June 29, 2010.
In an action to recover damages for personal injuries, the defendant appeals from an order of the Supreme Court, Nassau County (Feinman, J.), entered March 24, 2010, which denied its motion for summary judgment dismissing the complaint.
Scheichet Davis, P.C., New York, N.Y. (David J. Scheichet of counsel), for appellant-respondent.
Barry J. Fisher, Garden City, N.Y., for respondent-appellant.
Before: Dillon, J.P., Miller, Eng and Chambers, JJ.
Ordered that the order is affirmed, with costs.
"A municipality that has adopted a prior written notice law cannot be held liable for injuries sustained as a result of an alleged defect on its property, absent the requisite notice, unless an exception to the notice requirement applies" ( Lopez v Town of Hempstead, 50 AD3d 645, 646; see Delgado v County of Suffolk, 40 AD3d 575). Two exceptions have been recognized to prior written notice rules ( see Lopez v Town of Hempstead, 50 AD3d 645). The first is when the municipality has created the dangerous or defective condition through an affirmative act of negligence ( see Amabile v City of Buffalo, 93 NY2d 471). The second exception is when a "special use" confers a benefit upon the municipality ( id. at 474).

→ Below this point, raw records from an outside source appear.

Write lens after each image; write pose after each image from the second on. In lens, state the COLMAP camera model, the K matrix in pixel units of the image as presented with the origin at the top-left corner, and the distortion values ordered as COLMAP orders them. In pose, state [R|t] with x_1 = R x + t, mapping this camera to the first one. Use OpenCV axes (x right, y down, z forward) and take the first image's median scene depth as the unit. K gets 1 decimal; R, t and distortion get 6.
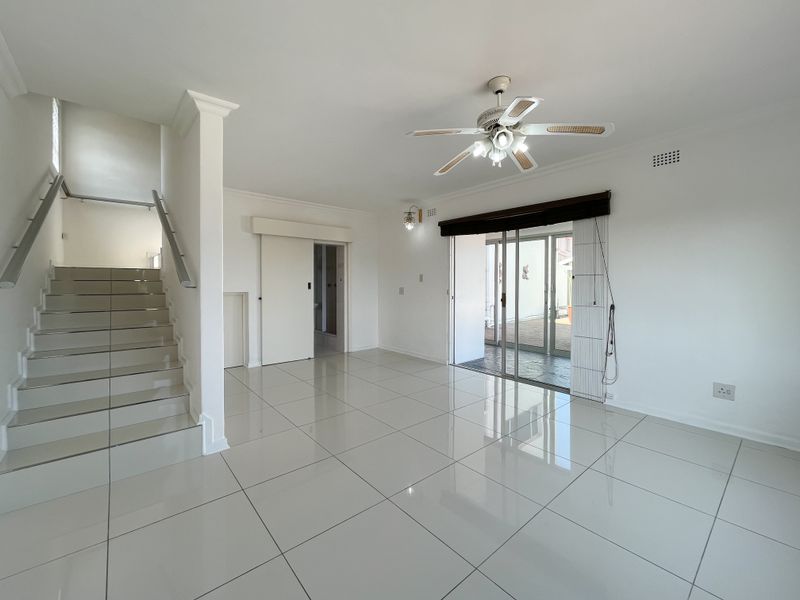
lens RADIAL K [[332.0, 0, 403.8], [0, 332.0, 283.8], [0, 0, 1]] dist [-0.001418, 0.000028]
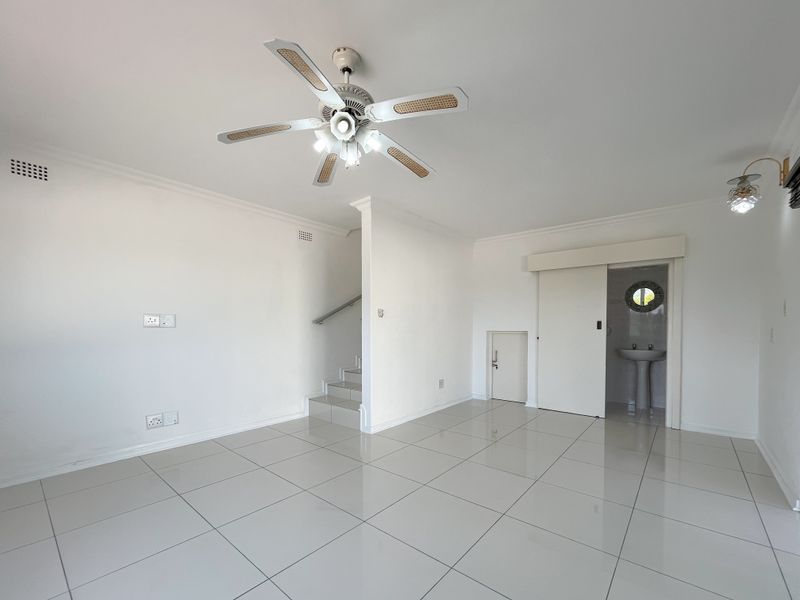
lens RADIAL K [[348.8, 0, 398.5], [0, 348.8, 333.4], [0, 0, 1]] dist [0.000427, 0.000122]
pose [[0.150512, 0.022290, -0.988357, 0.465134], [-0.000087, 0.999746, 0.022534, 0.007404], [0.988608, -0.003306, 0.150475, 0.412022]]
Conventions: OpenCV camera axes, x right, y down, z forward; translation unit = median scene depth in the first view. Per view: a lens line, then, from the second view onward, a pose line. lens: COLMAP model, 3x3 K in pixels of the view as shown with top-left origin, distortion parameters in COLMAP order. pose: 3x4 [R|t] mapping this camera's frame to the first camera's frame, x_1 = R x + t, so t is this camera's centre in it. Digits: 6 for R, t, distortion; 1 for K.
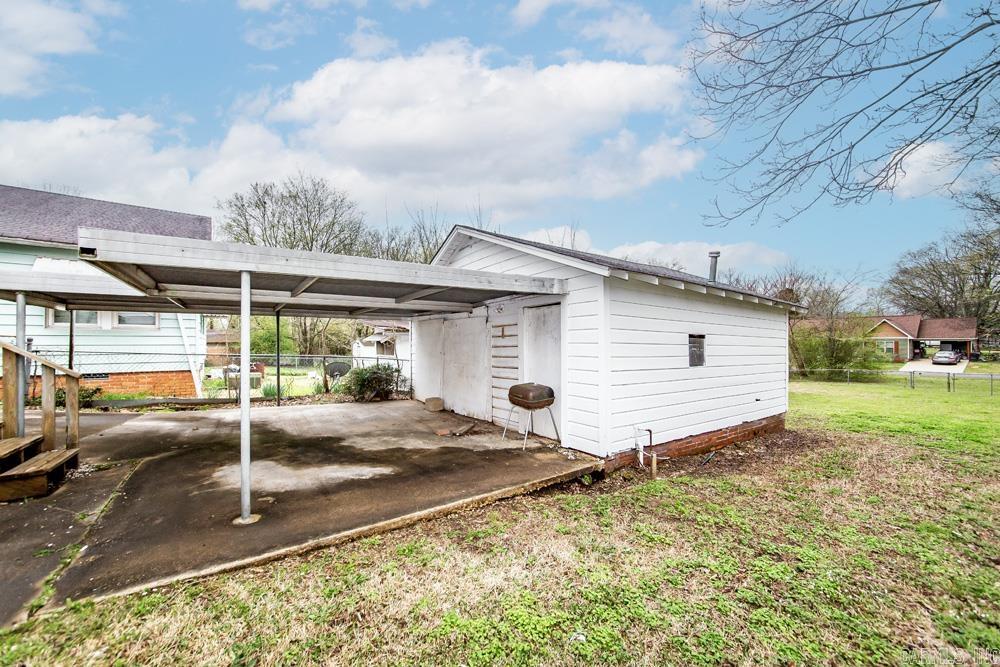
lens RADIAL K [[369.4, 0, 495.1], [0, 369.4, 339.8], [0, 0, 1]] dist [0.004839, 0.000557]
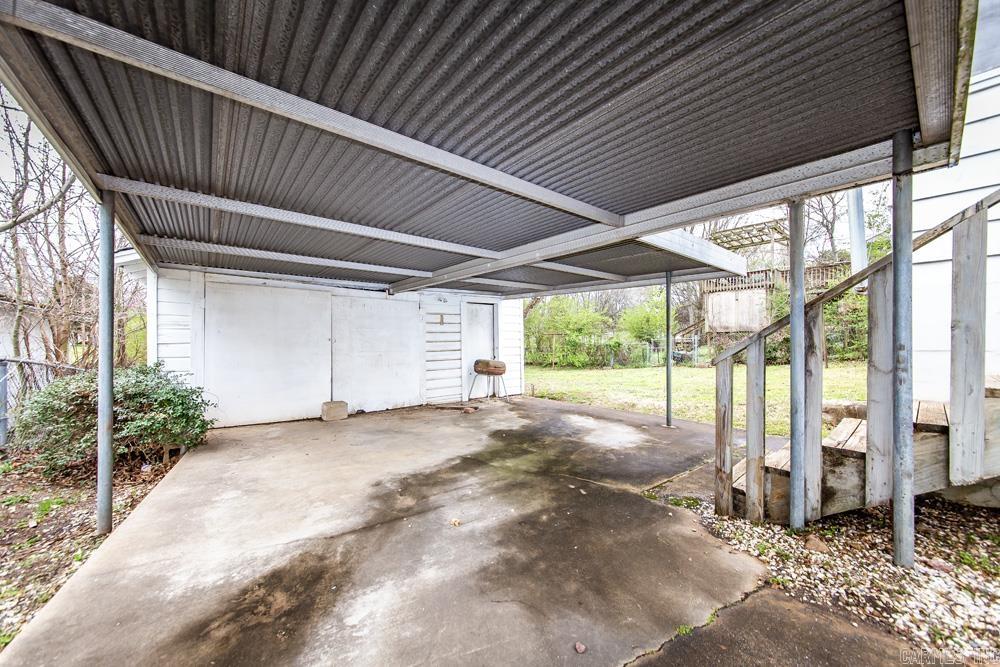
lens RADIAL K [[350.8, 0, 499.5], [0, 350.8, 338.5], [0, 0, 1]] dist [0.012769, 0.000279]
pose [[-0.051201, 0.008140, 0.998655, -1.363532], [-0.007922, 0.999932, -0.008557, 0.057772], [-0.998657, -0.008349, -0.051133, 1.126529]]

Here, the defendant established, prima facie, that it did not have prior written notice of the defective or dangerous condition on the boardwalk that allegedly caused the plaintiffs accident. In opposition to the defendant's motion for summary judgment, however, the plaintiff raised a triable issue of fact with respect to whether the defendant affirmatively created the dangerous condition on the boardwalk that caused her accident. Accordingly, the Supreme Court properly denied the defendant's motion for summary judgment dismissing the complaint ( see generally Alvarez v Prospect Hosp., 68 NY2d 320, 324).